• **Description of the task**: Make an exact copy of the records, and keep the pictures out of it.

_ _ _ _

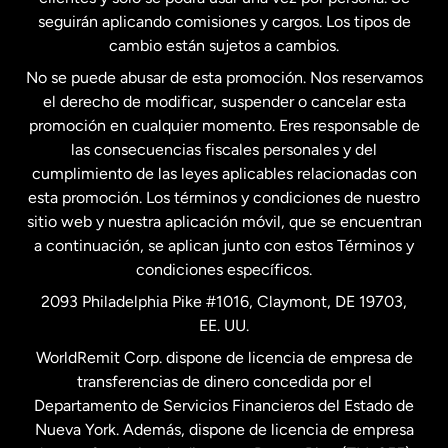
seguirán aplicando comisiones y cargos. Los tipos de
Estados Unidos
Español
cambio están sujetos a cambios.
No se puede abusar de esta promoción. Nos reservamos
Francia
el derecho de modificar, suspender o cancelar esta
promoción en cualquier momento. Eres responsable de
las consecuencias fiscales personales y del
Malasia
cumplimiento de las leyes aplicables relacionadas con
esta promoción. Los términos y condiciones de nuestro
Nueva Zelanda
sitio web y nuestra aplicación móvil, que se encuentran
a continuación, se aplican junto con estos Términos y
condiciones específicos.
Países Bajos
2093 Philadelphia Pike #1016, Claymont, DE 19703,
EE. UU.
Reino Unido
WorldRemit Corp. dispone de licencia de empresa de
transferencias de dinero concedida por el
Suecia
Departamento de Servicios Financieros del Estado de
Nueva York. Además, dispone de licencia de empresa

_ _ _ _

• **Task output**:
seguirán aplicando comisiones y cargos. Los tipos de
Estados Unidos
Español
cambio están sujetos a cambios.
No se puede abusar de esta promoción. Nos reservamos
Francia
el derecho de modificar, suspender o cancelar esta
promoción en cualquier momento. Eres responsable de
las consecuencias fiscales personales y del
Malasia
cumplimiento de las leyes aplicables relacionadas con
esta promoción. Los términos y condiciones de nuestro
Nueva Zelanda
sitio web y nuestra aplicación móvil, que se encuentran
a continuación, se aplican junto con estos Términos y
condiciones específicos.
Países Bajos
2093 Philadelphia Pike #1016, Claymont, DE 19703,
EE. UU.
Reino Unido
WorldRemit Corp. dispone de licencia de empresa de
transferencias de dinero concedida por el
Suecia
Departamento de Servicios Financieros del Estado de
Nueva York. Además, dispone de licencia de empresa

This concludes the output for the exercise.